Students show off engineering expertise in Agrobotics competition
DENISON, Texas — More than 50 students from across North Texas convened in Denison Sunday afternoon for a competition combining agriculture with robotics.
Each team in the Texoma Exposition and Livestock Show's "Agrobotics" event creates and programs a robot that can accomplish certain tasks representing the challenges of growing food on the moon.
The hope is that Agrobotics will encourage the FFA and 4-H students to start thinking about what technology could do for their farms.
"With them learning on a simple robot that they've programmed and they've built, it's giving them that expertise where maybe they're not going to be that engineer, but maybe they are going to go back to their family farm, and how are they going to move that farm into the future?" asked Tamra McGaughy, the Grayson County 4-H coordinator.

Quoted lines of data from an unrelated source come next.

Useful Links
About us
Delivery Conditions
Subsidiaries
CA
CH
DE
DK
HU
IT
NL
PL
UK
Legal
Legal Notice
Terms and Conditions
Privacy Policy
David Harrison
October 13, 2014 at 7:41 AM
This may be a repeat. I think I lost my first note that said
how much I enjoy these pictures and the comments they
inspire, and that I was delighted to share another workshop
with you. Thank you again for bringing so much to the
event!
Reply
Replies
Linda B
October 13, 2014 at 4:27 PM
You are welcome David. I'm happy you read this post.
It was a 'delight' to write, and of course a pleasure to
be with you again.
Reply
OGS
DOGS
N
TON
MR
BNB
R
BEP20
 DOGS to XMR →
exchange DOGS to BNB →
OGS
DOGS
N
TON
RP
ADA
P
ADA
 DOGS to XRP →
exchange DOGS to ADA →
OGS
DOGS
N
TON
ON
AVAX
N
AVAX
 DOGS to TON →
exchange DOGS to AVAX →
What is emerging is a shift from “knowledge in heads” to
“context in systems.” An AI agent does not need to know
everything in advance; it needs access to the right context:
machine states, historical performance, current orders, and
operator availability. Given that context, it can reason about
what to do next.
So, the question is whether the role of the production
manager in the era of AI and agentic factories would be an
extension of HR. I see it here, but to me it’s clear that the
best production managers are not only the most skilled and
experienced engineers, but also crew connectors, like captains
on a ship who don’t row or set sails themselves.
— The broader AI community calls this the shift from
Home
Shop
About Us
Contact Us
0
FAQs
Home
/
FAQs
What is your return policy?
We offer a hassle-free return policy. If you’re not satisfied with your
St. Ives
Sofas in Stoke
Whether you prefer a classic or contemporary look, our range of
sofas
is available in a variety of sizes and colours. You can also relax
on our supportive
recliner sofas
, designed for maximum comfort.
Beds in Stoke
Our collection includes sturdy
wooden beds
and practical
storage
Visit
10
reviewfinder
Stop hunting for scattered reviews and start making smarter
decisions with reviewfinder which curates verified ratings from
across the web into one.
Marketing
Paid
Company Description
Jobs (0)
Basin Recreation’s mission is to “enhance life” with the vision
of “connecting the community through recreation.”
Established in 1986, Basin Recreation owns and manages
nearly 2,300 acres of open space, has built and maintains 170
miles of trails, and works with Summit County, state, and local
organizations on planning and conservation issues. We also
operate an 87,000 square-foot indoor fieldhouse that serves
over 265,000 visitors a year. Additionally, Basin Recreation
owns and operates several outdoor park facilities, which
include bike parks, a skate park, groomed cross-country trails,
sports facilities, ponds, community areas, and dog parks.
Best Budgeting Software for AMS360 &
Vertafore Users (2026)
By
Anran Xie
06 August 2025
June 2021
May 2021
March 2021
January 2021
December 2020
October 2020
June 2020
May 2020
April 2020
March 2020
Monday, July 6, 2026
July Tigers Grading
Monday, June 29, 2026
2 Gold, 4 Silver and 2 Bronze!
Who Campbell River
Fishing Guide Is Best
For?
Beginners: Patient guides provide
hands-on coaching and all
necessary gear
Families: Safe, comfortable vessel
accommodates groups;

The competitors have worked on their bots since the beginning of the school year. Their coaches could help during the season, but on competition day, any last-minute troubleshooting is up to the youngsters.
"We ended up tearing our whole robot apart and we came up with better ideas than the last one," said Bryce Cain, part of the Whitesboro ISD team "Moon Cruisers."
Some students did come away from the event with aspirations for careers in STEM.
"I'm thinking of actually programming as a job in the future, because my dad's a programmer, and I think it would just be cool to do this kind of stuff," said Ian Niles from the Whitesboro Middle School team "In Theory It Should Work."
The competition was divided into three age groups, with one champion each. Whitesboro Intermediate School's team "Yoda Cats" won the junior division,
"In Theory It Should Work" took the intermediate prize, and team "Nutt Jobs" all the way from Erath County snagged the senior prize.